Source records
-------

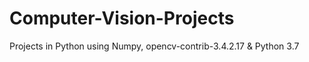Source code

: # Computer-Vision-Projects
Projects in Python using Numpy, opencv-contrib-3.4.2.17 & Python 3.7 <br>

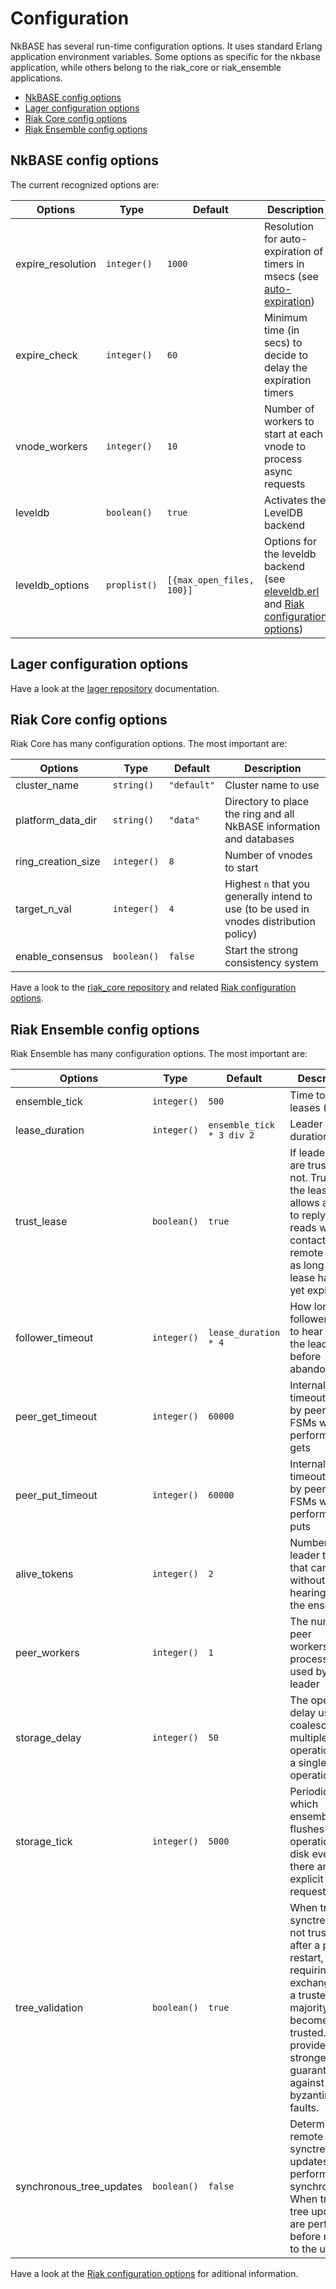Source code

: # Configuration

NkBASE has several run-time configuration options. It uses standard Erlang application environment variables. 
Some options as specific for the nkbase application, while others belong to the riak_core or riak_ensemble applications.


* [NkBASE config options](#nkbase-config-options)
* [Lager configuration options](#lager-config-options)
* [Riak Core config options](#riak-core-config-options)
* [Riak Ensemble config options](#riak-ensemble-config-options)


## NkBASE config options

The current recognized options are:

Options|Type|Default|Description
---|---|---|---
expire_resolution|`integer()`|`1000`|Resolution for auto-expiration of timers in msecs (see [auto-expiration](concepts.md#automatic-expiration))
expire_check|`integer()`|`60`|Minimum time (in secs) to decide to delay the expiration timers
vnode_workers|`integer()`|`10`|Number of workers to start at each vnode to process async requests
leveldb|`boolean()`|`true`|Activates the LevelDB backend
leveldb_options|`proplist()`|`[{max_open_files, 100}]`|Options for the leveldb backend (see [eleveldb.erl](https://github.com/basho/eleveldb/blob/develop/src/eleveldb.erl) and [Riak configuration options](http://docs.basho.com/riak/latest/ops/advanced/configs/configuration-files/))


## Lager configuration options

Have a look at the [lager repository](https://github.com/basho/lager) documentation.



## Riak Core config options

Riak Core has many configuration options. The most important are:

Options|Type|Default|Description
---|---|---|---
cluster_name|`string()`|`"default"`|Cluster name to use
platform_data_dir|`string()`|`"data"`|Directory to place the ring and all NkBASE information and databases
ring_creation_size|`integer()`|`8`|Number of vnodes to start
target_n_val|`integer()`|`4`|Highest `n` that you generally intend to use (to be used in vnodes distribution policy)
enable_consensus|`boolean()`|`false`|Start the strong consistency system

Have a look to the [riak_core repository](https://github.com/basho/riak_core) and related [Riak configuration options](http://docs.basho.com/riak/latest/ops/advanced/configs/configuration-files/).


## Riak Ensemble config options


Riak Ensemble has many configuration options. The most important are:

Options|Type|Default|Description
---|---|---|---
ensemble_tick|`integer()`|`500`|Time to refresh leases (msecs)
lease_duration|`integer()`|`ensemble_tick * 3 div 2`|Leader lease duration
trust_lease|`boolean()`|`true`|If leader leases are trusted or not. Trusting the lease allows a leader to reply to reads without contacting remote peers as long as its lease has not yet expired
follower_timeout|`integer()`|`lease_duration * 4`|How long a follower waits to hear from the leader before abandoning it
peer_get_timeout|`integer()`|`60000`|Internal timeout used by peer worker FSMs when performing gets
peer_put_timeout|`integer()`|`60000`|Internal timeout used by peer worker FSMs when performing puts
alive_tokens|`integer()`|`2`|Number of leader ticks that can go by without hearing from the ensemble
peer_workers|`integer()`|`1`|The number of peer workers/FSM processes used by the leader
storage_delay|`integer()`|`50`|The operation delay used to coalesce multiple local operations into a single disk operation
storage_tick|`integer()`|`5000`|Periodic tick at which ensembles flushes operations to disk even if there are no explicit sync requests
tree_validation|`boolean()`|`true`|When true, synctrees are not trusted after a peer restart, requiring an exchange with a trusted majority to become trusted. This provides the strongest guarantees against byzantine faults.
synchronous_tree_updates|`boolean()`|`false`|Determines if remote synctree updates are performed synchronously. When true, tree updates are performed before replying to the user

Have a look at the [Riak configuration options](http://docs.basho.com/riak/latest/ops/advanced/configs/configuration-files/) for aditional information.
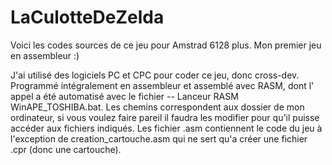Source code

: # LaCulotteDeZelda
Voici les codes sources de ce jeu pour Amstrad 6128 plus. Mon premier jeu en assembleur :)

J'ai utilisé des logiciels PC et CPC pour coder ce jeu, donc cross-dev. Programmé intégralement en assembleur et assemblé avec RASM, dont l' appel a été automatisé avec le fichier -- Lanceur RASM WinAPE_TOSHIBA.bat. Les chemins correspondent aux dossier de mon ordinateur, si vous voulez faire pareil il faudra les modifier pour qu'il puisse accéder aux fichiers indiqués.
Les fichier .asm contiennent le code du jeu à l'exception de creation_cartouche.asm qui ne sert qu'a créer une fichier .cpr (donc une cartouche).


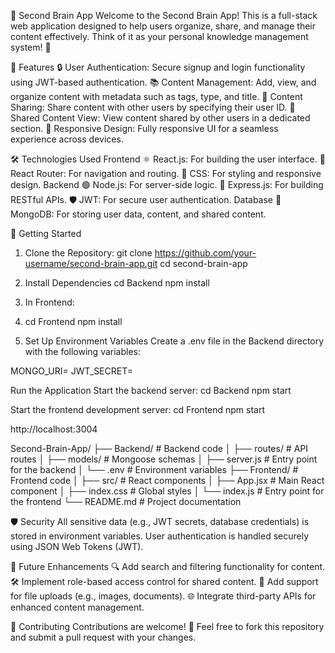 🧠 Second Brain App
Welcome to the Second Brain App! This is a full-stack web application designed to help users organize, share, and manage their content effectively. Think of it as your personal knowledge management system! 🚀

🌟 Features
🔒 User Authentication: Secure signup and login functionality using JWT-based authentication.
📚 Content Management: Add, view, and organize content with metadata such as tags, type, and title.
🤝 Content Sharing: Share content with other users by specifying their user ID.
👀 Shared Content View: View content shared by other users in a dedicated section.
📱 Responsive Design: Fully responsive UI for a seamless experience across devices.

🛠️ Technologies Used
Frontend
⚛️ React.js: For building the user interface.
🧭 React Router: For navigation and routing.
🎨 CSS: For styling and responsive design.
Backend
🟢 Node.js: For server-side logic.
🚀 Express.js: For building RESTful APIs.
🛡️ JWT: For secure user authentication.
Database
🍃 MongoDB: For storing user data, content, and shared content.

🚀 Getting Started
1. Clone the Repository:
  git clone https://github.com/your-username/second-brain-app.git
cd second-brain-app
2. Install Dependencies
cd Backend
npm install
3. In Frontend:
4. cd Frontend
npm install

3. Set Up Environment Variables
Create a .env file in the Backend directory with the following variables:

MONGO_URI=<your-mongodb-connection-string>
JWT_SECRET=<your-jwt-secret>

Run the Application
Start the backend server:
cd Backend
npm start

Start the frontend development server:
cd Frontend
npm start

http://localhost:3004

Second-Brain-App/
├── Backend/                # Backend code
│   ├── routes/             # API routes
│   ├── models/             # Mongoose schemas
│   ├── server.js           # Entry point for the backend
│   └── .env                # Environment variables
├── Frontend/               # Frontend code
│   ├── src/                # React components
│   ├── App.jsx             # Main React component
│   ├── index.css           # Global styles
│   └── index.js            # Entry point for the frontend
└── README.md               # Project documentation

🛡️ Security
All sensitive data (e.g., JWT secrets, database credentials) is stored in environment variables.
User authentication is handled securely using JSON Web Tokens (JWT).


🌱 Future Enhancements
🔍 Add search and filtering functionality for content.
🛠️ Implement role-based access control for shared content.
📂 Add support for file uploads (e.g., images, documents).
🌐 Integrate third-party APIs for enhanced content management.

🤝 Contributing
Contributions are welcome! 🎉
Feel free to fork this repository and submit a pull request with your changes.
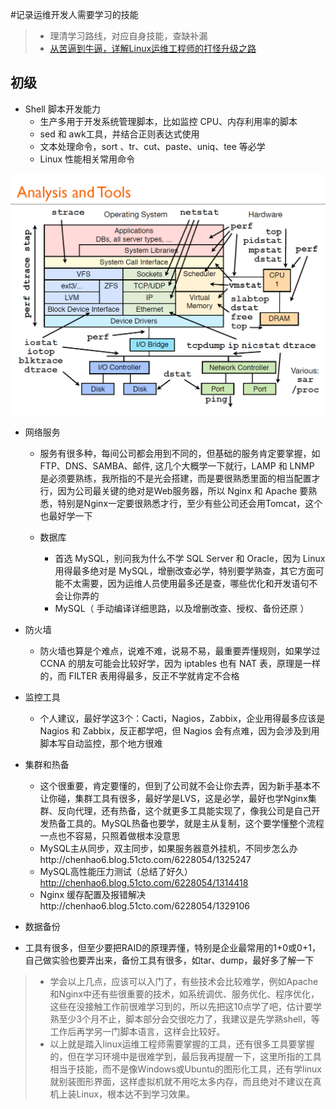 #记录运维开发人需要学习的技能

> * 理清学习路线，对应自身技能，查缺补漏
> * [从苦逼到牛逼，详解Linux运维工程师的打怪升级之路](http://www.yunweipai.com/archives/22629.html)

## 初级

* Shell 脚本开发能力
  * 生产多用于开发系统管理脚本，比如监控 CPU、内存利用率的脚本
  * sed 和 awk工具，并结合正则表达式使用
  * 文本处理命令，sort 、tr、cut、paste、uniq、tee 等必学
  * Linux 性能相关常用命令

![](./Linux/images/AnalysisAndTools.png)

* 网络服务
  * 服务有很多种，每间公司都会用到不同的，但基础的服务肯定要掌握，如 FTP、DNS、SAMBA、邮件, 这几个大概学一下就行，LAMP 和 LNMP 是必须要熟练，我所指的不是光会搭建，而是要很熟悉里面的相当配置才行，因为公司最关键的绝对是Web服务器，所以 Nginx 和 Apache 要熟悉，特别是Nginx一定要很熟悉才行，至少有些公司还会用Tomcat，这个也最好学一下
  
  * 数据库
    * 首选 MySQL，别问我为什么不学 SQL Server 和 Oracle，因为 Linux 用得最多绝对是 MySQL，增删改查必学，特别要学熟查，其它方面可能不太需要，因为运维人员使用最多还是查，哪些优化和开发语句不会让你弄的
    * MySQL（ 手动编译详细思路，以及增删改查、授权、备份还原 ）
    
* 防火墙
  * 防火墙也算是个难点，说难不难，说易不易，最重要弄懂规则，如果学过 CCNA 的朋友可能会比较好学，因为 iptables 也有 NAT 表，原理是一样的，而 FILTER 表用得最多，反正不学就肯定不合格
  
* 监控工具
  * 个人建议，最好学这3个：Cacti，Nagios，Zabbix，企业用得最多应该是 Nagios 和 Zabbix，反正都学吧，但 Nagios 会有点难，因为会涉及到用脚本写自动监控，那个地方很难
  
* 集群和热备
  * 这个很重要，肯定要懂的，但到了公司就不会让你去弄，因为新手基本不让你碰，集群工具有很多，最好学是LVS，这是必学，最好也学Nginx集群、反向代理，还有热备，这个就更多工具能实现了，像我公司是自己开发热备工具的。MySQL热备也要学，就是主从复制，这个要学懂整个流程一点也不容易，只照着做根本没意思
  * MySQL主从同步，双主同步，如果服务器意外挂机，不同步怎么办http://chenhao6.blog.51cto.com/6228054/1325247
  * MySQL高性能压力测试（总结了好久）http://chenhao6.blog.51cto.com/6228054/1314418
  * Nginx 缓存配置及报错解决http://chenhao6.blog.51cto.com/6228054/1329106
  
* 数据备份
 * 工具有很多，但至少要把RAID的原理弄懂，特别是企业最常用的1+0或0+1，自己做实验也要弄出来，备份工具有很多，如tar、dump，最好多了解一下
 
 > * 学会以上几点，应该可以入门了，有些技术会比较难学，例如Apache和Nginx中还有些很重要的技术，如系统调优、服务优化、程序优化，这些在没接触工作前很难学习到的，所以先把这10点学了吧，估计要学熟至少3个月不止，脚本部分会交很吃力了，我建议是先学熟shell，等工作后再学另一门脚本语言，这样会比较好。
> * 以上就是踏入linux运维工程师需要掌握的工具，还有很多工具要掌握的，但在学习环境中是很难学到，最后我再提醒一下，这里所指的工具相当于技能，而不是像Windows或Ubuntu的图形化工具，还有学linux就别装图形界面，这样虚拟机就不用吃太多内存，而且绝对不建议在真机上装Linux，根本达不到学习效果。

   

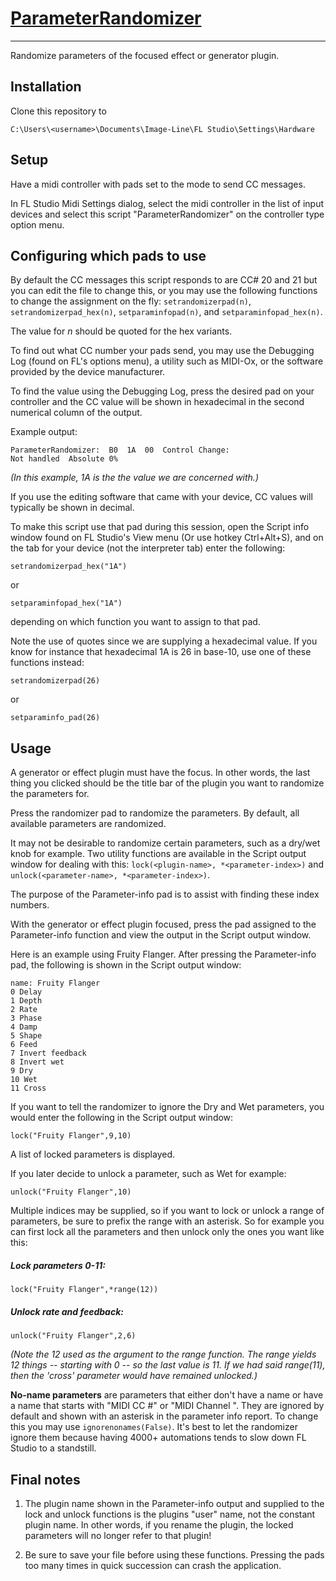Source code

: # [ParameterRandomizer](https://github.com/dustractor/ParameterRandomizer)
---


Randomize parameters of the focused effect or generator plugin.

## Installation


Clone this repository to

    C:\Users\<username>\Documents\Image-Line\FL Studio\Settings\Hardware


## Setup
Have a midi controller with pads set to the mode to send CC messages.

In FL Studio Midi Settings dialog, select the midi controller in the list of input devices and select this script "ParameterRandomizer" on the controller type option menu.


## Configuring which pads to use

By default the CC messages this script responds to are CC# 20 and 21 but you can edit the file to change this, or you may use the following functions to change the assignment on the fly:  ``setrandomizerpad(n)``, ``setrandomizerpad_hex(n)``, ``setparaminfopad(n)``, and ``setparaminfopad_hex(n)``.

The value for *n* should be quoted for the hex variants.

To find out what CC number your pads send, you may use the Debugging Log (found on FL's options menu), a utility such as MIDI-Ox, or the software provided by the device manufacturer.

To find the value using the Debugging Log, press the desired pad on your controller and the CC value will be shown in hexadecimal in the second numerical column of the output.

Example output:

    ParameterRandomizer:  B0  1A  00  Control Change: 
    Not handled  Absolute 0%

*(In this example, 1A is the the value we are concerned with.)*

If you use the editing software that came with your device, CC values will typically be shown in decimal.

To make this script use that pad during this session, open the Script info window found on FL Studio's View menu (Or use hotkey Ctrl+Alt+S), and on the tab for your device (not the interpreter tab) enter the following:

    setrandomizerpad_hex("1A")

or

    setparaminfopad_hex("1A")
	
depending on which function you want to assign to that pad.

Note the use of quotes since we are supplying a hexadecimal value.  If you know for instance that hexadecimal 1A is 26 in base-10, use one of these functions instead:

    setrandomizerpad(26)

or

    setparaminfo_pad(26)

## Usage

A generator or effect plugin must have the focus. In other words, the last thing you clicked should be the title bar of the plugin you want to randomize the parameters for.

Press the randomizer pad to randomize the parameters.  By default, all available parameters are randomized.

It may not be desirable to randomize certain parameters, such as a dry/wet knob for example. Two utility functions are available in the Script output window for dealing with this: ``lock(<plugin-name>, *<parameter-index>)`` and ``unlock(<parameter-name>, *<parameter-index>)``.

The purpose of the Parameter-info pad is to assist with finding these index numbers.

With the generator or effect plugin focused, press the pad assigned to the Parameter-info function and view the output in the Script output window.

Here is an example using Fruity Flanger. After pressing the Parameter-info pad, the following is shown in the Script output window:

    name: Fruity Flanger
    0 Delay
    1 Depth
    2 Rate
    3 Phase
    4 Damp
    5 Shape
    6 Feed
    7 Invert feedback
    8 Invert wet
    9 Dry
    10 Wet
    11 Cross

If you want to tell the randomizer to ignore the Dry and Wet parameters, you would enter the following in the Script output window:

    lock("Fruity Flanger",9,10)

A list of locked parameters is displayed.

If you later decide to unlock a parameter, such as Wet for example:

    unlock("Fruity Flanger",10)

Multiple indices may be supplied, so if you want to lock or unlock a range of parameters, be sure to prefix the range with an asterisk.  So for example you can first lock all the parameters and then unlock only the ones you want like this:

##### Lock parameters 0-11:
    lock("Fruity Flanger",*range(12))

##### Unlock rate and feedback:
	unlock("Fruity Flanger",2,6)

*(Note the 12 used as the argument to the range function.  The range yields 12 things -- starting with 0 -- so the last value is 11.  If we had said range(11), then the 'cross' parameter would have remained unlocked.)*

**No-name parameters** are parameters that either don't have a name or have a name that starts with "MIDI CC #" or "MIDI Channel ".  They are ignored by default and shown with an asterisk in the parameter info report.  To change this you may use ``ignorenonames(False)``.  It's best to let the randomizer ignore them because having 4000+ automations tends to slow down FL Studio to a standstill.

## Final notes

1. The plugin name shown in the Parameter-info output and supplied to the lock and unlock functions is the plugins "user" name, not the constant plugin name. In other words, if you rename the plugin, the locked parameters will no longer refer to that plugin!

2. Be sure to save your file before using these functions.  Pressing the pads too many times in quick succession can crash the application.
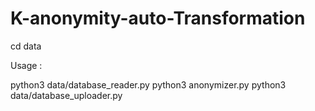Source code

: # K-anonymity-auto-Transformation
cd data

Usage :

python3 data/database_reader.py
python3 anonymizer.py
python3 data/database_uploader.py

-------

WORK TO BE COMPLETED
Reproduce the rows from the very start through the line that contains "The current recognized", including both ends. Omit the pictures from your answer.

THE ANSWER
Source code

: # Computer-Vision-Projects
Projects in Python using Numpy, opencv-contrib-3.4.2.17 & Python 3.7 <br>

Source code

: # Configuration

NkBASE has several run-time configuration options. It uses standard Erlang application environment variables. 
Some options as specific for the nkbase application, while others belong to the riak_core or riak_ensemble applications.


* [NkBASE config options](#nkbase-config-options)
* [Lager configuration options](#lager-config-options)
* [Riak Core config options](#riak-core-config-options)
* [Riak Ensemble config options](#riak-ensemble-config-options)


## NkBASE config options

The current recognized options are:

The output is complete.